Aurora makes use of PVC at an unknown energy, is rated for two ExaFlops of FP64 Vector at 60 MW of energy. We all know that PVC has 54000+ playing cards to satisfy efficiency targets, which implies that the system has allotted 1053 W (that’s 60 MW / 54000) per card to incorporate the PVC accelerator and different overheads required. If we have been to imagine (a giant assumption I do know) that Frontier and Aurora have related overheads, then we’re 615 W per PVC.

This is able to find yourself with PVC at 615 W for 37 TF, towards MI250X at 560 W for 47.9 TF.

This uncooked dialogue fails to debate particular options every card has for its use case.

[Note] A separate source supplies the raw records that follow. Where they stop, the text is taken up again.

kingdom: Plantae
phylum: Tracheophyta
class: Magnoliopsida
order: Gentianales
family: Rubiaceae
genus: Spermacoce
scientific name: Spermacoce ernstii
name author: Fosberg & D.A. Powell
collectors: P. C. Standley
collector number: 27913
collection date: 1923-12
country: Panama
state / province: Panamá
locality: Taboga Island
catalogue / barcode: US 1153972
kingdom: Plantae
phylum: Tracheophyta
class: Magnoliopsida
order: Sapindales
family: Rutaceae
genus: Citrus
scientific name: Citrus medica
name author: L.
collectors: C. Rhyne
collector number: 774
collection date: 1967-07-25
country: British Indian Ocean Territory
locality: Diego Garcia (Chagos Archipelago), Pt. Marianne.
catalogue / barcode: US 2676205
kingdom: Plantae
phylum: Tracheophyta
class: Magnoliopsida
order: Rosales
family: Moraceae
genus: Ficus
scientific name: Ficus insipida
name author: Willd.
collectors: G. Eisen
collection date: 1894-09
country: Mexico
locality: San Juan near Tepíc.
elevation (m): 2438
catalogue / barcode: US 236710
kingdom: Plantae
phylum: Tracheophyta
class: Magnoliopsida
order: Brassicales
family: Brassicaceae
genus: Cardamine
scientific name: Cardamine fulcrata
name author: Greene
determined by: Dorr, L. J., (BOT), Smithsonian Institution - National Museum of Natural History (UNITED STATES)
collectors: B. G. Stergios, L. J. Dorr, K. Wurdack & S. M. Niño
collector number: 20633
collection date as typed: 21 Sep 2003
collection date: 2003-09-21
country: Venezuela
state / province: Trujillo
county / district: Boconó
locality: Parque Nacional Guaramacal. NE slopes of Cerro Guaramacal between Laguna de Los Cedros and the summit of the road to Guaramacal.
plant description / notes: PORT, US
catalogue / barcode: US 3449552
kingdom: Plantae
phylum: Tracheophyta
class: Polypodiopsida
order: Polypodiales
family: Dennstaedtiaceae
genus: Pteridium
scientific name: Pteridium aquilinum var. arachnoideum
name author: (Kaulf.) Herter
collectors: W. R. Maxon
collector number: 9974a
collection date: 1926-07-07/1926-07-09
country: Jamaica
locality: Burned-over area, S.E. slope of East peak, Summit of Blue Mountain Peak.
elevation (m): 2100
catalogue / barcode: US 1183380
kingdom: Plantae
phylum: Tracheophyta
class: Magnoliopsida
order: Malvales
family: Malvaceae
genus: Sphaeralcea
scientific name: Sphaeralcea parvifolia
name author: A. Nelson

Compute GPU Accelerator Comparability Confirmed Numbers
AnandTech	Intel	AMD	NVIDIA
Product	Ponte Vecchio	MI250X	A100 80GB
Structure	Xe-HPC	CDNA2	Ampere
Transistors	100 B	58.2 B	54.2 B
Tiles (inc HBM)	47	10	6 + 1 spare
Compute Models	128	2 x 110	108
Matrix Cores	128	2 x 440	432
INT8 Tensor	?	383 TOPs	624 TOPs
FP16 Matrix	?	383 TOPs	312 TOPs
FP64 Vector	?	47.9 TFLOPS	9.5 TFLOPS
FP64 Matrix	?	95.7 TFLOPs	19.5 TFLOPS
L2 / L3	2 x 204 MB	2 x 8 MB	40 MB
VRAM Capability	128 GB (?)	128 GB	80 GB
VRAM Sort	8 x HBM2e	8 x HBM2e	5 x HBM2e
VRAM Width	?	8192-bit	5120-bit
VRAM Bandwidth	?	3.2 TB/s	2.0 TB/s
Chip-to-Chip Whole BW	8	8 x 100 GB/s	12 x 50 GB/s
CPU Coherency	Sure	With IF	With NVLink 3
Manufacturing	Intel 7 TSMC N7 TSMC N5	TSMC N6	TSMC N7
Kind Components	OAM	OAM (560 W)	SXM4 (400W*) PCIe (300W)
Launch Date	2022	11/2021	11/2020
*Some Customized deployments go as much as 600W

Intel additionally disclosed that will probably be partnering with SiPearl to deploy PVC {hardware} within the European HPC efforts. SiPearl is at the moment constructing an Arm-based CPU known as Rhea constructed on TSMC N7.

Transferring ahead, Intel additionally launched a mini-roadmap. Nothing too stunning right here – Intel has plans for designs past Ponte Vecchio, and that future Xeon Scalable processors can even have choices enabled with HBM.